What this task involves: Render everything from the line containing "Μην at (116, 58) colour: blue -> orange" down to the line containing "μόνο: μόνο -> βάση", both included, as a numbered list with blank lines left out.

Supplied records:
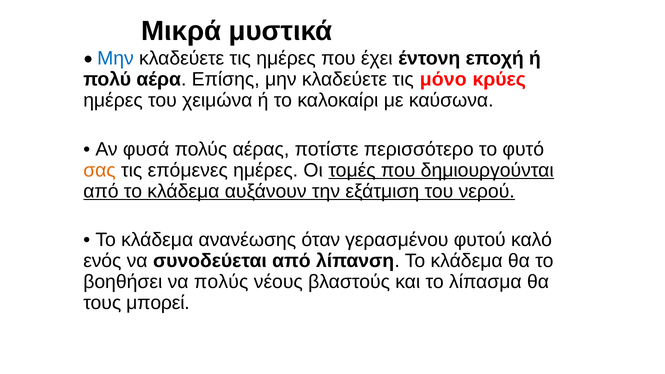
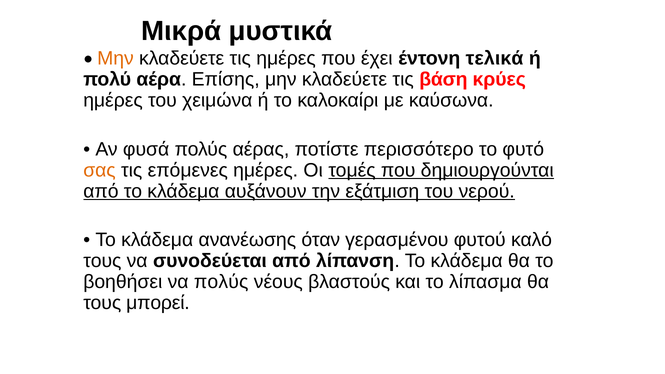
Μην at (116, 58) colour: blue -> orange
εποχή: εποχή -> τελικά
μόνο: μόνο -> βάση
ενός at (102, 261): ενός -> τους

==

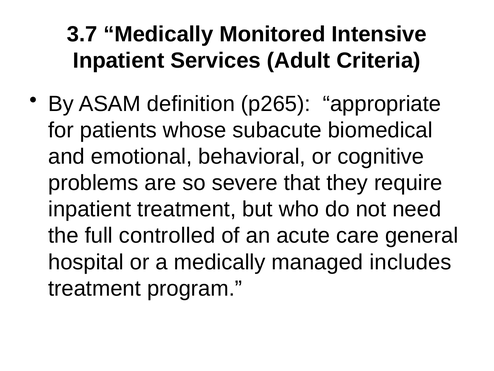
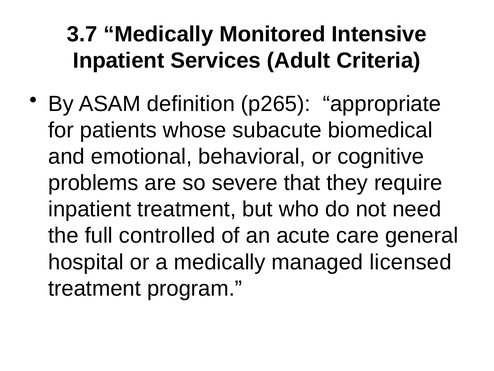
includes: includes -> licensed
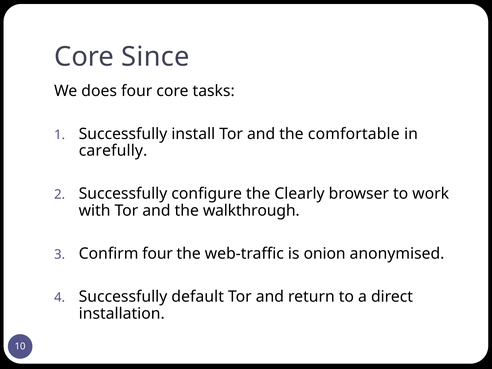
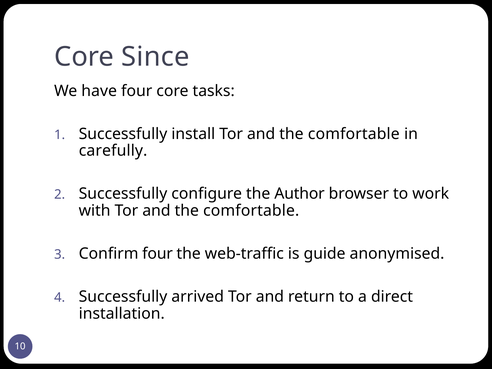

Complete output:
1. Μην at (116, 58) colour: blue -> orange
2. εποχή: εποχή -> τελικά
3. μόνο: μόνο -> βάση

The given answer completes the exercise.